Enduring Love, Ian McEwan

enduring-loveInteresting to consider this as a precursor to Saturday: both have a scientist as the protagonist and get progressively darker through a slightly contrived stalker plot. Enduring Love opens, famously, with a ballooning accident that leaves its witnesses questioning whether they couldn’t have done more to prevent it. Freelance science journalist Joe Rose – on a picnic with his partner, Keats scholar Clarissa, at the time – was one of those who rushed to help, as was Jed Parry, a young Christian zealot who fixates on Joe. He seems to think that by loving Joe, a committed atheist, he can bring him to God.
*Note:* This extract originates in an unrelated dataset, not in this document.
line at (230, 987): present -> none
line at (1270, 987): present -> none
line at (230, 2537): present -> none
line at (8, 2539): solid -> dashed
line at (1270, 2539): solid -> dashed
In turn, Joe’s obsession with Jed’s harassment campaign drives Clarissa away. It’s a deliciously creepy read that contrasts rationality with religion and inquires into what types of love are built to last. [Charity shop4-star-rating

 

An Exclusive Love: A Memoir, Johanna Adorján

exclusive-loveThe author’s grandparents, Hungarian Holocaust survivors who moved to Denmark as refugees, committed suicide together on October 13, 1991. Her grandfather, an orthopedic surgeon who had been in an Austrian concentration camp, was terminally ill and his wife was determined not to live a day without him. This short, elegant memoir alternates Adorján’s imagined reconstruction of her grandparents’ last day with an account of their life together, drawn from family memories and interviews with those who knew them. She wonders whether, like Primo Levi and Arthur Koestler, theirs was a typically Jewish failure to fit in wherever they went, and/or a particularly Hungarian melancholy. “The answer is their great love,” the newspaper report of their death insisted. [Waterstones clearance4-star-rating

Note: That striking cover is by Leanne Shapton.

 

And another nonfiction selection that I didn’t make it all the way through:

A Book about Love, Jonah Lehrer

book-about-love(Abandoned at 31%.) Although I can see why he starts where he does, Lehrer’s early focus on attachment and attunement – two psychological theories of how babies learn to relate affectionately to others – means the book gets bogged down in studies performed on mice and/or children and feels more like a parenting book than anything else. (If that’s what you’re after, read All Joy and No Fun.) A glance at the table of contents suggests the rest of the book will go into marriage, divorce and how love changes over time, but I couldn’t be bothered to stick around. That said, Lehrer’s popular science writing is clear and engaging, and with the heartfelt mea culpa at the start of this book I couldn’t hold a grudge about his earlier plagiarism scandal. [Kindle book from NetGalley.]


No overtly heartwarming love stories in that selection, then, but are there any you fancy reading anyway? Have you read any “love” titles recently?